En Tierra del Fuego, en la tribu sélknam había un joven indio llamado Kamshout al que le gustaba hablar.
Le gustaba tanto, que cuando no tenía nada que decir –y eso era muy notable porque siempre encontraba tema– repetía las últimas palabras que escuchaba de boca de otro.
–Me duele la panza –le contaba un amigo.
–Claro, la panza –repetía Kamshout.
–Miremos este maravilloso cielo estrellado en silencio –le sugería una amiga.
–Sí, es cierto. Mirémoslo en silencio. ¡Es verdad! ¡Está hermoso! Y es mucho más lindo así, cuando uno lo mira con la boca cerrada, ¿no es cierto? –respondía Kamshout.
–¡No quiero escuchar una palabra más! –gritaba, de vez en cuando, el malhumorado cacique–. ¡En esta tribu hay indios que
hablan demasiado!
–Una palabra más; ¡demasiado!... –repetía Kamshout.
Por su charlatanería, toda la tribu sintió su ausencia cuando un día, como todo joven, tuvo que partir.
–Kamshout se ha ido a cumplir con los ritos de iniciación –comentaba alguno.
–¡Lo sé! –respondía otro–. Ahora puedo oír cantar a los pájaros.
–Yo escucho mis pensamientos –decía alguien más.
–Yo, el ruido de mi estómago –decía otra.
–Yo lo extraño –decía una. Pero enmudecía inmediatamente, ante las miradas de reprobación de los demás.
Y pasó el tiempo. Tiempo de silencio y también de soledad.
Y Kamshout regresó.
Y las aves al verlo emigraron porque, ¿para qué cantar donde nadie puede escucharte?
Kamshout regresó maravillado. No podía olvidar su viaje y repetía a quien quisiese oírle (pero más a quien no) que en el Norte, los árboles cambian el color de sus hojas.
Les hablaba de primaveras y otoños. De hojas verdes, frescas, secándose lentamente hasta quedar doradas y crujientes.
(Y los que lo oían imaginaban, tal vez, un pan recién sacado del fuego.)
De árboles desnudos. (Y los que lo escuchaban se horrorizaban de semejante desfachatez. ¡Si sólo andaban desnudos animales y hombres!)
De paisajes dorados, amarillos y rojos. (Y los obligados oyentes miraban sus pinturas para poder imaginar mejor.)
De caminos hechos de hojas que crujían, coloreadas de dorado, amarillo y rojo, provenientes de árboles que se desnudaban.
¡Y semejante falsedad cerraba todas las posibilidades de imaginación!
Porque era demasiado esa combinación de sensaciones y de mentiras.
Ya en la tribu, todos creían que Kamshout estaba inventando un poco.
¿Qué era esa tontería de decir que los árboles no tienen hojas eternamente verdes?
¿Qué quería decir “otoño”?
¿Quién iba a tragarse el cuento de que los árboles pierden su follaje y luego les brota otro nuevo?
El descreimiento general enojó a Kamshout. Lo enojó muchísimo. Muchísimo.

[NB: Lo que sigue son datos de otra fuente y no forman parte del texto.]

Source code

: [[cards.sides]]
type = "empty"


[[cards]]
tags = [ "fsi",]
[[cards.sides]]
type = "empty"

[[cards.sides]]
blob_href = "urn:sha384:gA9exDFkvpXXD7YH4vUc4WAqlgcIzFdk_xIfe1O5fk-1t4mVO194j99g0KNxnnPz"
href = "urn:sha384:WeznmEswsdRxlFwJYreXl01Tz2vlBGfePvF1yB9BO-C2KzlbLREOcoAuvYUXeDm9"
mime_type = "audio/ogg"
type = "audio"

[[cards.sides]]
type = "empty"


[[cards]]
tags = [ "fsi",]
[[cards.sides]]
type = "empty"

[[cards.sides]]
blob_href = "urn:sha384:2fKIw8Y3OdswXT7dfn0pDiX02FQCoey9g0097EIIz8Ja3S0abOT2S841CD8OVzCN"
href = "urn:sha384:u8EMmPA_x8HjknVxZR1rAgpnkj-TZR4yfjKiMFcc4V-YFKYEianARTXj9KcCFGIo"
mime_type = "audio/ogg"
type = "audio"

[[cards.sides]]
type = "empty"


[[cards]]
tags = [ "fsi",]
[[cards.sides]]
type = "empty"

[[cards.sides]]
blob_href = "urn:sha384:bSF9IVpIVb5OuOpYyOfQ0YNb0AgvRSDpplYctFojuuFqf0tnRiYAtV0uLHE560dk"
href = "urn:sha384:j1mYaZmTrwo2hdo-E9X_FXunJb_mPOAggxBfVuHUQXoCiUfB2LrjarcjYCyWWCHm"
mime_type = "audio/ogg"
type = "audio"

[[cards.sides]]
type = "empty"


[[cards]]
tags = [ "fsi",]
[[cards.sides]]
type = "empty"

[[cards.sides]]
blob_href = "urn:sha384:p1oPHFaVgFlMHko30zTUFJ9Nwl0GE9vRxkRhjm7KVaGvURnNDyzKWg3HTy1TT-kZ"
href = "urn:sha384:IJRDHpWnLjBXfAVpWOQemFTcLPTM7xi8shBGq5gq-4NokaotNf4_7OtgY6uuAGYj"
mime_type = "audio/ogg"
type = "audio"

Lo hizo poner colorado de odio, le salieron canas verdes. Desesperado por convencerlos de que decía la verdad,
Kamshout contó lo mismo infinitas veces, sin parar. Día y noche, sin parar. Segundo tras segundo, sin parar. Hasta que sus palabras se fueron encimando unas con otras y se convirtieron en un extraño sonido.
La tribu trataba de esquivarlo.
Por hacerse los que no lo veían, por jugar a ignorarlo, no vieron, en serio, su prodigiosa transformación: Kamshout se convirtió
en un loro gordo.
Recién lo notaron cuando escucharon que les hablaba desde los árboles.
¡Era él! ¡Ese pájaro era él!
No había duda. Era su voz, que ahora sólo decía: kerrhprrh, kerrhprrh... hasta el cansancio.
Kamshout volaba sobre las hojas, y al rozarlas, las teñía del color de sus plumas.
De pronto, una hoja cayó.
Corrieron a verla, a levantarla. La palparon y la volvieron a dejar en el suelo. Entonces, la pisaron.
La hoja, matizada de dorado, amarillo, rojo, crujió bajo sus pies.
–¡Es verdad! –dijeron–. ¡Todo era verdad! ¡Kamshout no nos mintió!
Pero Kamshout no respondió. Se había ido muy lejos. Dicen que acompañado por su amiga y enamorada.
La tribu quedó más en silencio que nunca.
Recién en la primavera, cuando las hojas volvieron a cubrir las ramas erizadas de frío de los árboles desfachatadamente
desnudos, volvió Kamshout, acompañado de su compañera y de sus hijos.
Eso dicen algunos.
Otros dicen que los que vinieron eran sólo un grupo de loros haciendo kerrhprrh sin cesar desde las copas de los árboles.